* [STATED EXERCISE 1]: Display every line of the entries that contains the string "shortInstrumentName".

* [QUOTED PASSAGE]:
%%

Creamy Chicken Liver Pâté
This is the best Chicken Liver Pâté recipe. Creamy, packed with flavor and the perfect easy appetizer or snack served with crackers or crostini.

I’ve loved chicken liver pâté (any chicken livers, really) since I was a child, strangely enough since most children don’t like the thought of chicken livers. But I loved the creamy texture and savory flavor. My mom was the queen of making chicken liver pâté for all kinds of events and it was always the first dish to be gobbled up by guests.
Over the years I’ve perfected this recipe and made a few amendments to my mom’s classic 80’s pâté. I kept the sauteed onions, garlic, thyme and brandy but have added apples to the mix. An odd addition, it might seem, but the apples balance the rich, saltiness of the chicken liver pâté perfectly.
Ingredients and Substitutions
- Chicken livers. I always buy ready-cleaned chicken livers but if yours have excess fat, etc. on them, make sure to trim those off before cooking.
- Onions. Shallots are a good alternative.
- Fresh garlic cloves.
- Apple. I use Granny Smith Apples. I love sautéing them with the onion and garlic. Apples add the perfect hint of sweetness without actually making the pâté sweet while also balancing any bitterness the chicken livers might have.
- Fresh thyme leaves/sprigs. Other herbs like bay leaves, sage and oregano also work well with chicken livers. Rosemary could work too but in small amounts as it can be quite overpowering.
- Brandy. Sherry, whisky or marsala can all be substituted. If you prefer cooking without alcohol, use apple juice and a teaspoon or two of Balsamic vinegar.
- Heavy cream.
- Butter. I always use salted butter but unsalted butter can also be used. The butter is a key ingredient in this recipe so I would suggest using the very best quality butter you can find.
- Salt and black pepper.









How to make chicken liver pâté
- Sear the chicken livers in a large skillet or frying pan set over medium-high heat. I like to cook the chicken livers in avocado oil but you can use butter too. Do this in batches to prevent over-crowding the pan – you want a nice deeply golden crust on the chicken livers. Remove from the pan and set aside.

%%

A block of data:
%%

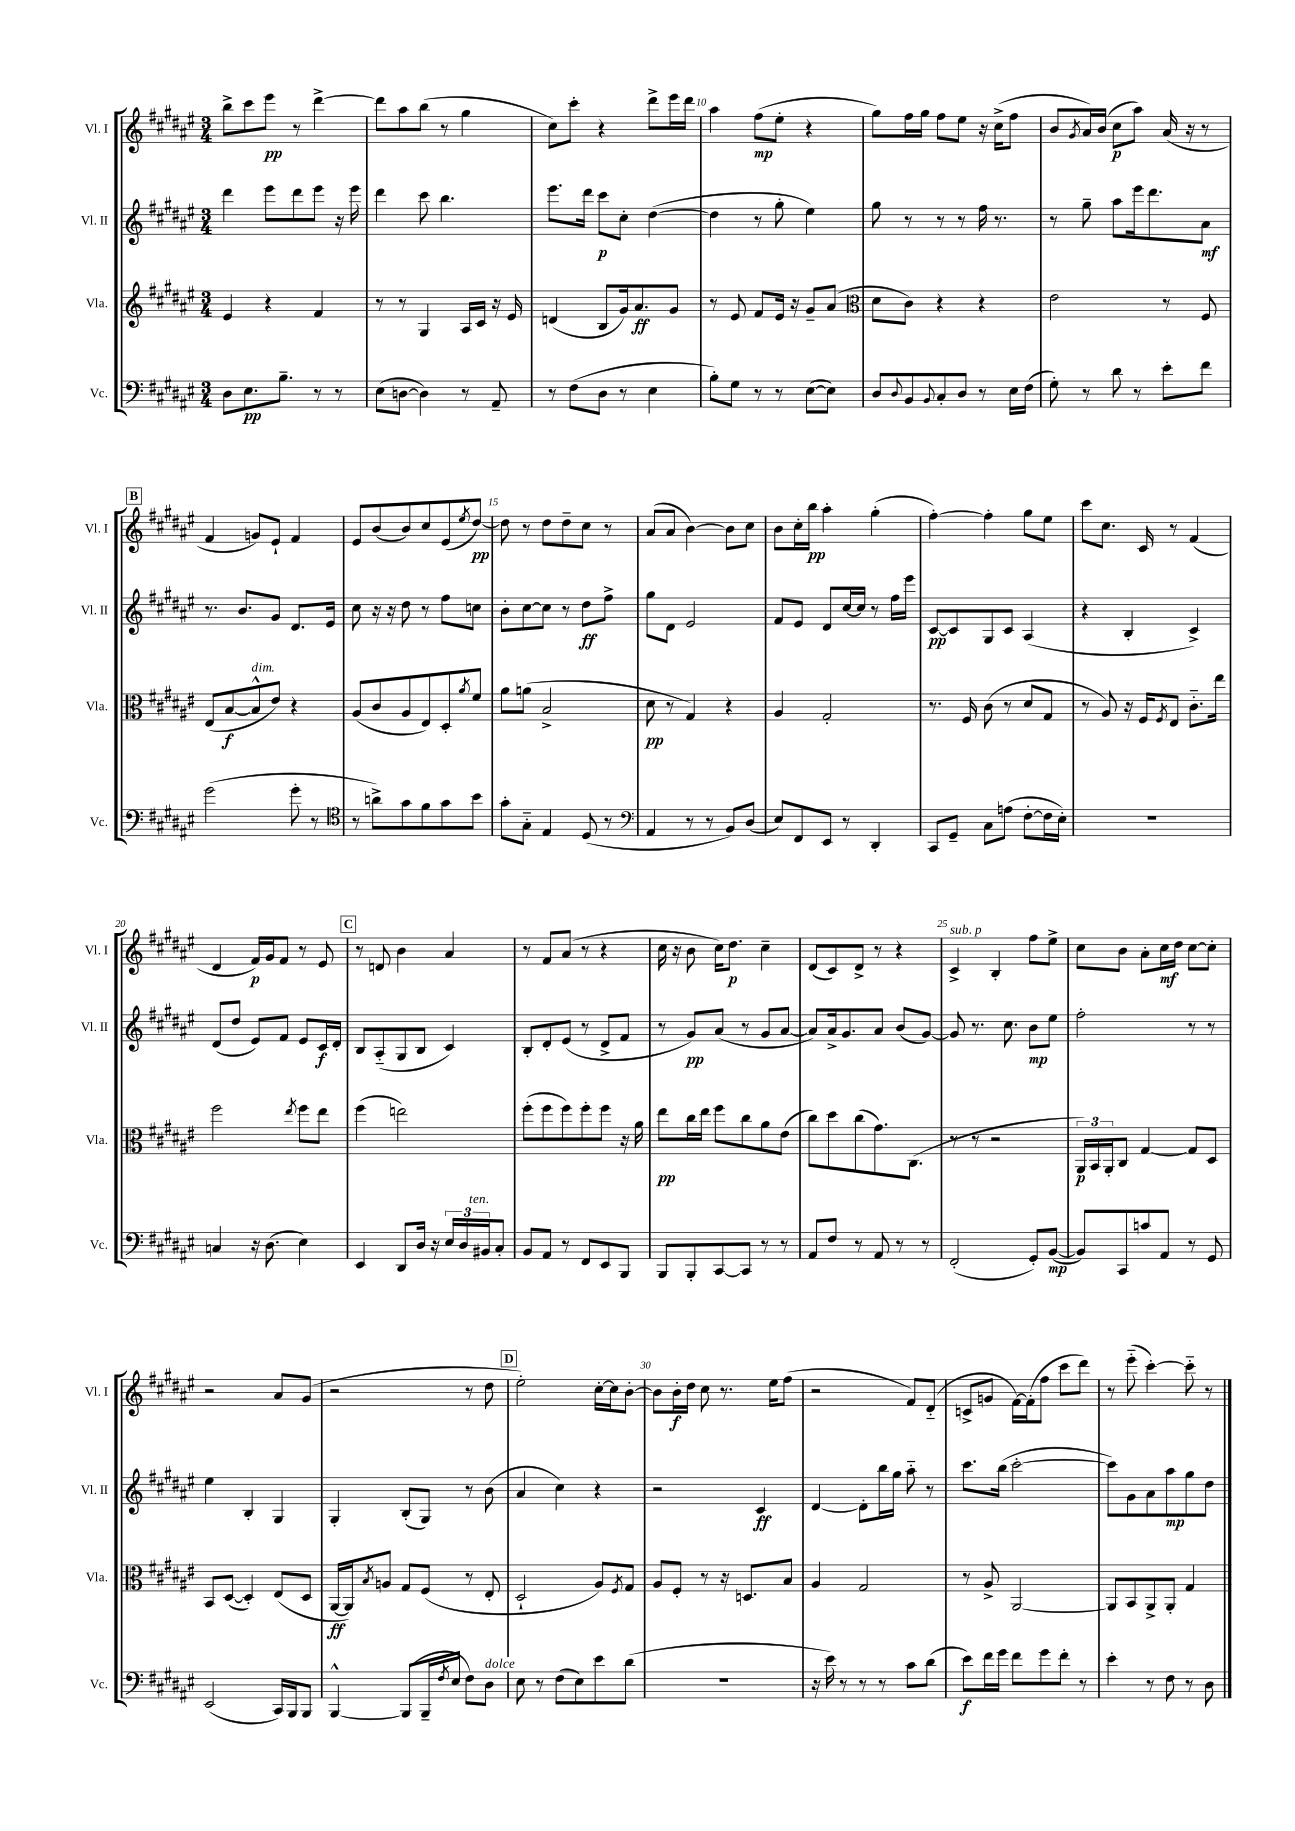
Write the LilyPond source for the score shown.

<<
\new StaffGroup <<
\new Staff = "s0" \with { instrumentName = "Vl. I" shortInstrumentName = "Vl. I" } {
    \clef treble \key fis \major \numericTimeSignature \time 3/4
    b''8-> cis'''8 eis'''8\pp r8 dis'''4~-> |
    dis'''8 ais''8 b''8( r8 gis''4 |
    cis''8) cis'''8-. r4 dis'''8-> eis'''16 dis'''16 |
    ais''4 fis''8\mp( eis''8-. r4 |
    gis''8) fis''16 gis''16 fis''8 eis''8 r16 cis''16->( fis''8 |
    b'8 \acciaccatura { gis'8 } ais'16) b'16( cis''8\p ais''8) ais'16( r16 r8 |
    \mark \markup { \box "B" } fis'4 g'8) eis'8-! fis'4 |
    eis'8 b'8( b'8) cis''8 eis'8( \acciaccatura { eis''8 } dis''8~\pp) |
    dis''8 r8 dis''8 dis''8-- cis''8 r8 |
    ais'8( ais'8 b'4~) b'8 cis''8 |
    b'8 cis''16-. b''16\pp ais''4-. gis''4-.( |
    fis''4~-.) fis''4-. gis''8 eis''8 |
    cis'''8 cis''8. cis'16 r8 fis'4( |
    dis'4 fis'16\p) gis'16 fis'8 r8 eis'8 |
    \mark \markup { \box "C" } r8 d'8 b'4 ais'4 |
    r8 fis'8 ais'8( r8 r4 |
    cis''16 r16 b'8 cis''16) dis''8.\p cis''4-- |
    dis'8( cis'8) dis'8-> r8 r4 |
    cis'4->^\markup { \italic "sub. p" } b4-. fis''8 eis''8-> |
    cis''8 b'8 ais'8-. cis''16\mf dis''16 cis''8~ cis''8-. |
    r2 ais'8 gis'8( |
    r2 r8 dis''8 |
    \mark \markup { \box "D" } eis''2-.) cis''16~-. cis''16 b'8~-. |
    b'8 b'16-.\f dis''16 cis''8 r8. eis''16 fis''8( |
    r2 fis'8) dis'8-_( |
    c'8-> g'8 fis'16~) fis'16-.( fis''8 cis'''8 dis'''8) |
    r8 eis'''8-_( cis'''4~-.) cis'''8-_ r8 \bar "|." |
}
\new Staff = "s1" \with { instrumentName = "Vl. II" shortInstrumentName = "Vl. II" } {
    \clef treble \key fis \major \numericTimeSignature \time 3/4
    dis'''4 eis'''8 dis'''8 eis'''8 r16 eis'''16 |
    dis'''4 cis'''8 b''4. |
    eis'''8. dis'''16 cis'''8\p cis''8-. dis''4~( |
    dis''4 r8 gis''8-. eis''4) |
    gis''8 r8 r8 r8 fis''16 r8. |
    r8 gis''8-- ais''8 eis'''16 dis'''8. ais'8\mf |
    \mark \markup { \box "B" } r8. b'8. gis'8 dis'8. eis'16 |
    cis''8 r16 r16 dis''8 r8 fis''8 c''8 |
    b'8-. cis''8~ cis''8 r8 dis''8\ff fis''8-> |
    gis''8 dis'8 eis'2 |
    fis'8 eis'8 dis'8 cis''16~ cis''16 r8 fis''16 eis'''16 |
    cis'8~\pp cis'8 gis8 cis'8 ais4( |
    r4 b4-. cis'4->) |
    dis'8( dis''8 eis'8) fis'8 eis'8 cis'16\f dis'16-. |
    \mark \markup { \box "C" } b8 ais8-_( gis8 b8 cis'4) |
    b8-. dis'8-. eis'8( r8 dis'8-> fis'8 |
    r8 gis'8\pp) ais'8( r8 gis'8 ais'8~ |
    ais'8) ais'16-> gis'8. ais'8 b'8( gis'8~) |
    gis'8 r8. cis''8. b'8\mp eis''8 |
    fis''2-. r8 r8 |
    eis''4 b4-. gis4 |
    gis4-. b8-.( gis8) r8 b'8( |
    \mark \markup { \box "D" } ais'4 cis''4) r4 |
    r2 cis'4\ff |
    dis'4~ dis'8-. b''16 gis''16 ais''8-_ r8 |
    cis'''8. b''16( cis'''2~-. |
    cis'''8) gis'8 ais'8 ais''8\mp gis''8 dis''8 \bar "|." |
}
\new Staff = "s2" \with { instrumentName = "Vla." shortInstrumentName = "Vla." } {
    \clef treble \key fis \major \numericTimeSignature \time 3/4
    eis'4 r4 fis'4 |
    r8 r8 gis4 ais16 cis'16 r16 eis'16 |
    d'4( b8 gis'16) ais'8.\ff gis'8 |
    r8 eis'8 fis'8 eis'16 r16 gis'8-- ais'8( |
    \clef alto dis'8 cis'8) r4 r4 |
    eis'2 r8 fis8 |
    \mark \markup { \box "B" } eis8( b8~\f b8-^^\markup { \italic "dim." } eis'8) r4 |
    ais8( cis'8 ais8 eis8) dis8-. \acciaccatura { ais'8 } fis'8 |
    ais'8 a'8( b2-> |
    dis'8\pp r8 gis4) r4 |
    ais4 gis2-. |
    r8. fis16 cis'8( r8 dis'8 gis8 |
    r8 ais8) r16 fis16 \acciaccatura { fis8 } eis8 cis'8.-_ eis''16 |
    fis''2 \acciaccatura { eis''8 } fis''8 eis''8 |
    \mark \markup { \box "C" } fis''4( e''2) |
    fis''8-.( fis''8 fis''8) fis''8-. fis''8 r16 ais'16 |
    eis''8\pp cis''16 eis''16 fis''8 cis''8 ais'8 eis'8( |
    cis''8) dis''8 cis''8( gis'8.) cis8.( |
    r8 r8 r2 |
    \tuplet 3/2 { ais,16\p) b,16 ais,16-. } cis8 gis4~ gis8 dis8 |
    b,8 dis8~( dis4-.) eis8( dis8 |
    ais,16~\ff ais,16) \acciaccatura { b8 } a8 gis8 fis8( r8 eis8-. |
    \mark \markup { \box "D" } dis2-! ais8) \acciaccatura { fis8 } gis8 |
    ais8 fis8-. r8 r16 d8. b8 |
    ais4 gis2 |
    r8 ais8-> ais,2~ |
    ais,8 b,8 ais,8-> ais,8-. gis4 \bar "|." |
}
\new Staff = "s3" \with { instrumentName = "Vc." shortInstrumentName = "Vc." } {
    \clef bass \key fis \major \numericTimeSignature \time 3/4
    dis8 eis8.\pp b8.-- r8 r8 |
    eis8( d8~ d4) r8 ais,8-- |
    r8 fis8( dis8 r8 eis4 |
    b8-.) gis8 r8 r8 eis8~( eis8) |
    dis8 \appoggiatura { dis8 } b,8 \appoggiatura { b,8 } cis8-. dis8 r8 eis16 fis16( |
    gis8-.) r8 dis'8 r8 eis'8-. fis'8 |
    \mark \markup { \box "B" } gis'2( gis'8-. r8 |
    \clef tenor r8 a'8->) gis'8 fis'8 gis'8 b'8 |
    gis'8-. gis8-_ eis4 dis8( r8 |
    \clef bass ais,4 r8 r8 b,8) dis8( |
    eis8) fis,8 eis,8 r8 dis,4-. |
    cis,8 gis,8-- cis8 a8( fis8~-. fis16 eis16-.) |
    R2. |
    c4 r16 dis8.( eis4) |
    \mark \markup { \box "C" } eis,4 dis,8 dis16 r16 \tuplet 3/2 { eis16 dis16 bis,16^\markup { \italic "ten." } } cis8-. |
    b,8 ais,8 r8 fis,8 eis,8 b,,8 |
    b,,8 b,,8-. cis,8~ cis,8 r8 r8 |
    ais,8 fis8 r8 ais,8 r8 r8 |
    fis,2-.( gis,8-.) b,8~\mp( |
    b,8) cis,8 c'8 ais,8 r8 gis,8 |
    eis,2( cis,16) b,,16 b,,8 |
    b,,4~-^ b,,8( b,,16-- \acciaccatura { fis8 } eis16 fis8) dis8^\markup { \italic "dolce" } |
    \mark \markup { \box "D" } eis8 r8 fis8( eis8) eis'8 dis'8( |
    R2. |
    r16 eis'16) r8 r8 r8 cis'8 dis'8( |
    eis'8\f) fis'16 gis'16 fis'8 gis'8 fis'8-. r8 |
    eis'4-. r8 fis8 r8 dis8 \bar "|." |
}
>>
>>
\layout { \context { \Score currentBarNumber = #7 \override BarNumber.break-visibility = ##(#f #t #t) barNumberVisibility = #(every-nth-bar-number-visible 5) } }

%%

* [STATED EXERCISE 2]: In the chicken liver pâté recipe, what should replace the brandy when cooking without alcohol?

* [WRITTEN RESPONSE 1]:
\new Staff = "s0" \with { instrumentName = "Vl. I" shortInstrumentName = "Vl. I" } {
\new Staff = "s1" \with { instrumentName = "Vl. II" shortInstrumentName = "Vl. II" } {
\new Staff = "s2" \with { instrumentName = "Vla." shortInstrumentName = "Vla." } {
\new Staff = "s3" \with { instrumentName = "Vc." shortInstrumentName = "Vc." } {

* [WRITTEN RESPONSE 2]: Apple juice and a teaspoon or two of Balsamic vinegar.